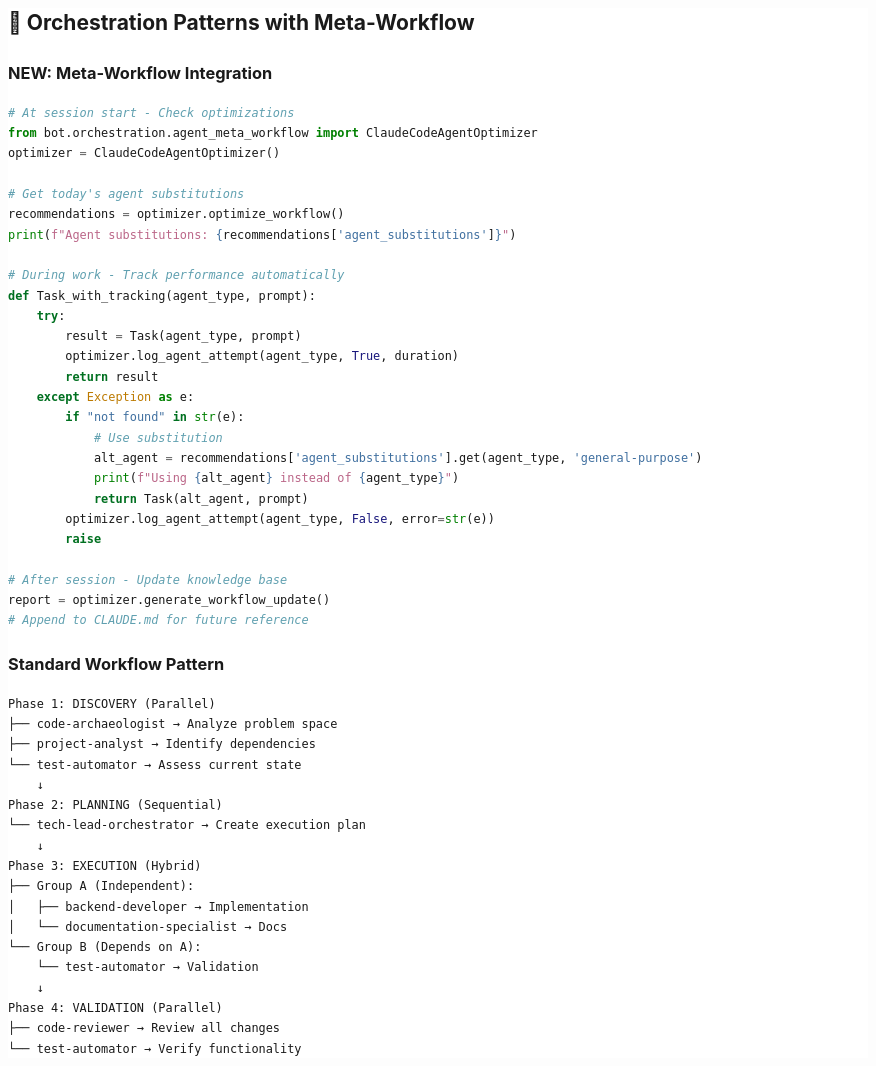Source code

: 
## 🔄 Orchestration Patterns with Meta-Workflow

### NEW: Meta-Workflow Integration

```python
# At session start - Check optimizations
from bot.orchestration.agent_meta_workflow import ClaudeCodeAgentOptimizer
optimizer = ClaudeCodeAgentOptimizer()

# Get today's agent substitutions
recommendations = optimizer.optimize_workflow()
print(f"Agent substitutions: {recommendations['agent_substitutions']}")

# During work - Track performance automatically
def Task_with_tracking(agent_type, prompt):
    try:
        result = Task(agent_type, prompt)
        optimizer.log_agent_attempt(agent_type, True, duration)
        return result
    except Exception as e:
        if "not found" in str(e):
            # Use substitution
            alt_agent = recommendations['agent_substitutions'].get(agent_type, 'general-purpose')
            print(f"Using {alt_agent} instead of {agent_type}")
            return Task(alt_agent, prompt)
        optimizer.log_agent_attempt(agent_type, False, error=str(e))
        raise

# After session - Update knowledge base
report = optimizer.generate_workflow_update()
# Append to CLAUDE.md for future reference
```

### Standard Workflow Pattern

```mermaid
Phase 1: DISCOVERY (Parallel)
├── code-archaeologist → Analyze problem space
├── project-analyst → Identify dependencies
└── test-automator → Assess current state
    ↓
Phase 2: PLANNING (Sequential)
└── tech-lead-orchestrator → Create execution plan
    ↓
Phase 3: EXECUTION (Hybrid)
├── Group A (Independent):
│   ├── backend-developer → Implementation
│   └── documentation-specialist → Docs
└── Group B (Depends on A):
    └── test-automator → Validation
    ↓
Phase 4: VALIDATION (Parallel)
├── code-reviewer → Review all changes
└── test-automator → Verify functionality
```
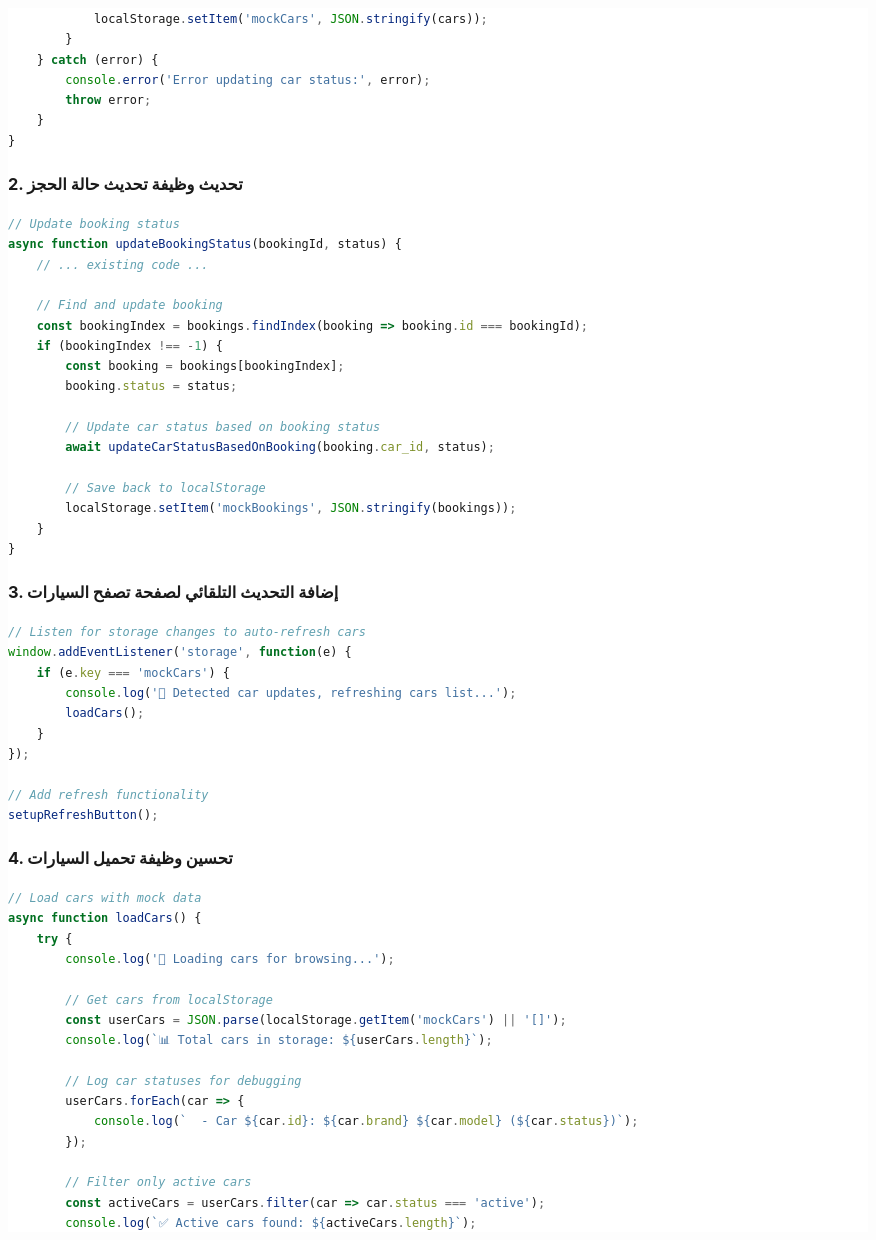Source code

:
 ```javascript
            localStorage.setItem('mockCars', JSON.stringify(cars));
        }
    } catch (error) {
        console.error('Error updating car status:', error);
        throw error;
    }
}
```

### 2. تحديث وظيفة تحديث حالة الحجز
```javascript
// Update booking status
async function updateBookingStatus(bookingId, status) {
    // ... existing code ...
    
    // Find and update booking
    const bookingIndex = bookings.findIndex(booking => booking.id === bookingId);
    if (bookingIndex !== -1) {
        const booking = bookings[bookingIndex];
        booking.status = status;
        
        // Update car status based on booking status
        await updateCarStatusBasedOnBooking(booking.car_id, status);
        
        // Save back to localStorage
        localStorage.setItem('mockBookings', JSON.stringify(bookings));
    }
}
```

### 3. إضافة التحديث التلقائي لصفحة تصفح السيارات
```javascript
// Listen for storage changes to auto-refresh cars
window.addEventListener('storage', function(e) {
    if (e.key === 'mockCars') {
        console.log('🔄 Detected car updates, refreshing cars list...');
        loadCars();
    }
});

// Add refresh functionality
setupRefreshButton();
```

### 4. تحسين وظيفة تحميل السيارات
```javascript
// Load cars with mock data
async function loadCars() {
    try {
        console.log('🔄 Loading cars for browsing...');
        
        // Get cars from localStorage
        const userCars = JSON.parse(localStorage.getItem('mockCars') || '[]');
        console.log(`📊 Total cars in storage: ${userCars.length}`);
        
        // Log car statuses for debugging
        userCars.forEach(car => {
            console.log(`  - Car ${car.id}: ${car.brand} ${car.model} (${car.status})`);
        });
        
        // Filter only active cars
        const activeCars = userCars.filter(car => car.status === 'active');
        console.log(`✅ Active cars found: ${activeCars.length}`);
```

####

▶ _ACTIVITY_
Spot the lines above that mention "print" and copy them.

▶ _FINISHED EXERCISE_
print(f"Agent substitutions: {recommendations['agent_substitutions']}")
            print(f"Using {alt_agent} instead of {agent_type}")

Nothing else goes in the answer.